Fentanyl harm reduction
- Start with a test dose – smaller than a matchstick head size and wait a few hours before taking more.
- If you are injecting avoid ‘slamming’ the hit quickly and instead slowly press the needle so that you can manage your dose better.
- Injecting is the most risky way to take fentanyl – when you have a new batch try smoking or snorting your test dose of it instead of injecting.
- Snorting or smoking is less risky than injecting but there is still a risk of overdose.
- Mixing fentanyl with other downers (including heroin, alcohol and benzodiazepines) is extremely dangerous and increases the risk of respiratory depression and death.
- Always carry naloxone, this can be used to temporarily reverse an opioid overdose.
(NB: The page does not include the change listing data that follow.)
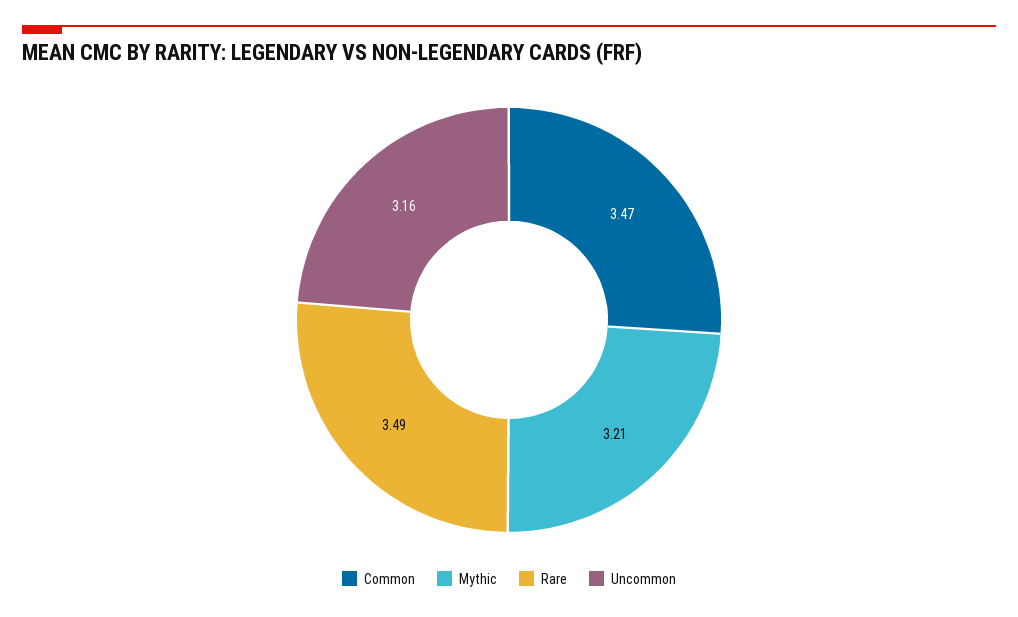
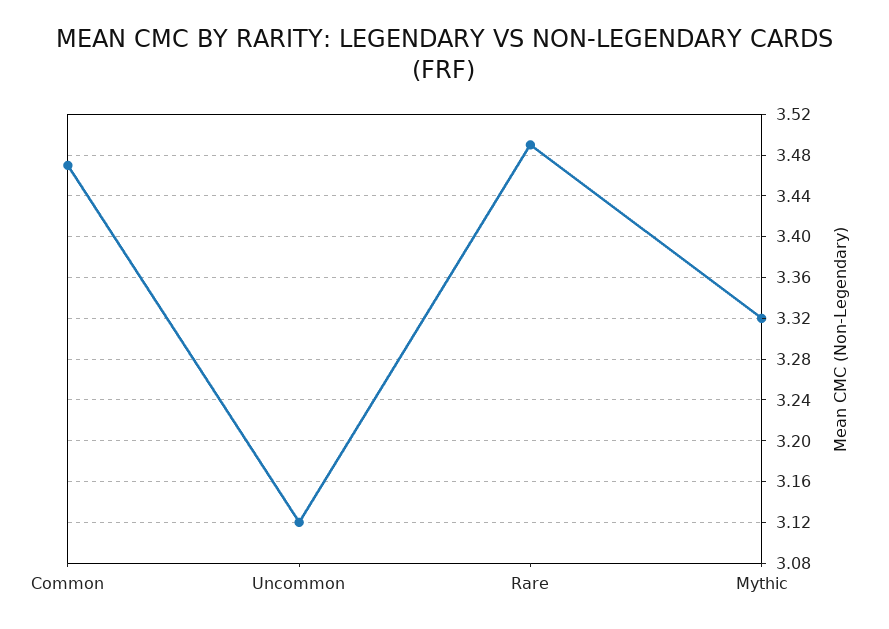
Mythic: 3.21 -> 3.32
Uncommon: 3.16 -> 3.12

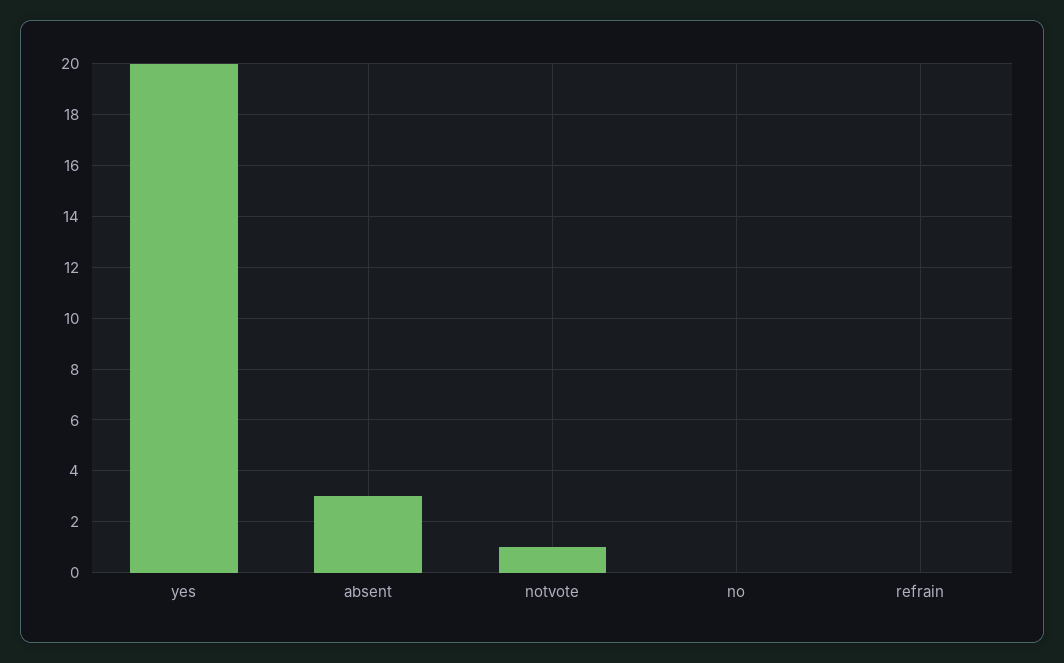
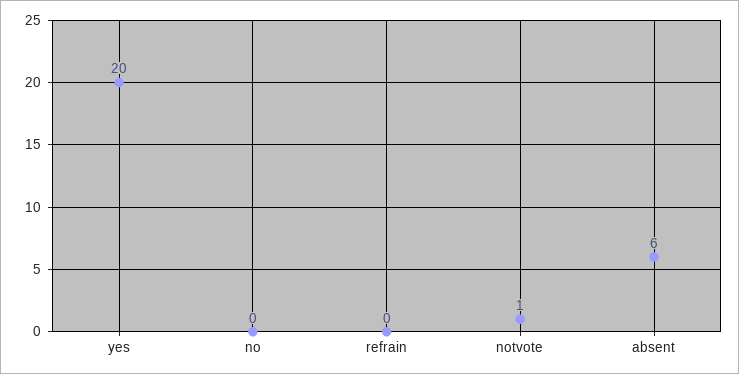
absent: 3 -> 6

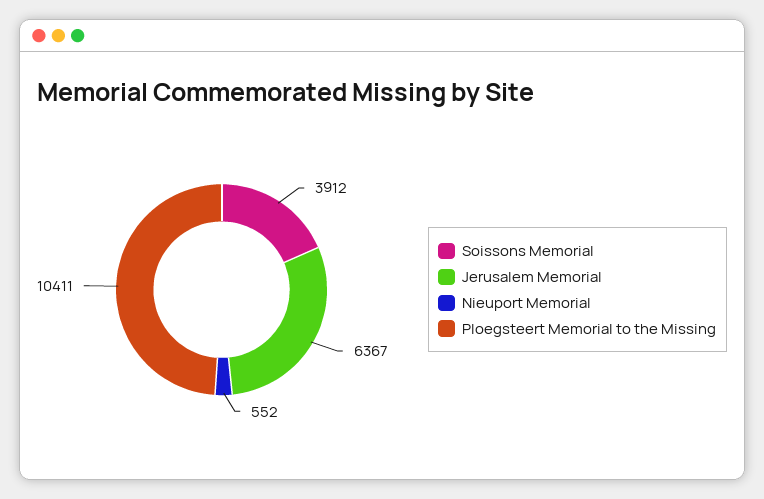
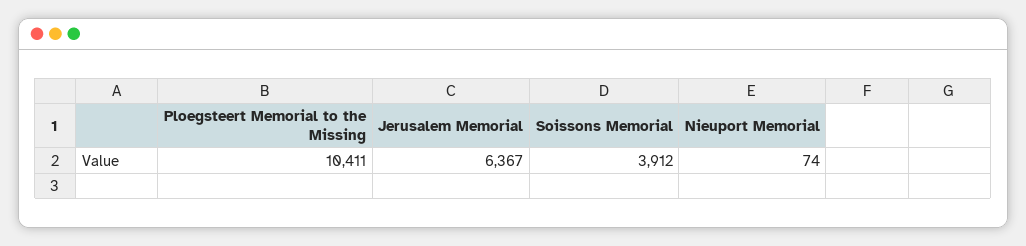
Nieuport Memorial: 552 -> 74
You may need to use more than one dose of naloxone. The naloxone may also take longer to work than it would with other opioids – wait 2-3 minutes and give another dose.
- If you are taking drugs in a group ensure multiple naloxone kits are available and that one person is alert/sober enough to respond to an emergency (space out your dosing, instead of everyone dosing at the same time).
- Those in Scotland can order a naloxone kit from Scottish Families Affected by Alcohol and Drugs.
- Sleep on your side. This will help to keep your airway clear.
- Call 999 and ask for an ambulance if you see the signs of an overdose: confusion, unconsciousness (won’t wake with a shout or a shake), severe nausea and vomiting, fitting, difficulty breathing, snoring/raspy breathing, blue/pale tingeing of knees, hands and lips, slow or erratic pulse (heartbeat), pale, cold and clammy skin, seizure-like symptoms (fits/muscle spasm/rigid or tight muscles/tightness in the chest that makes breathing difficult).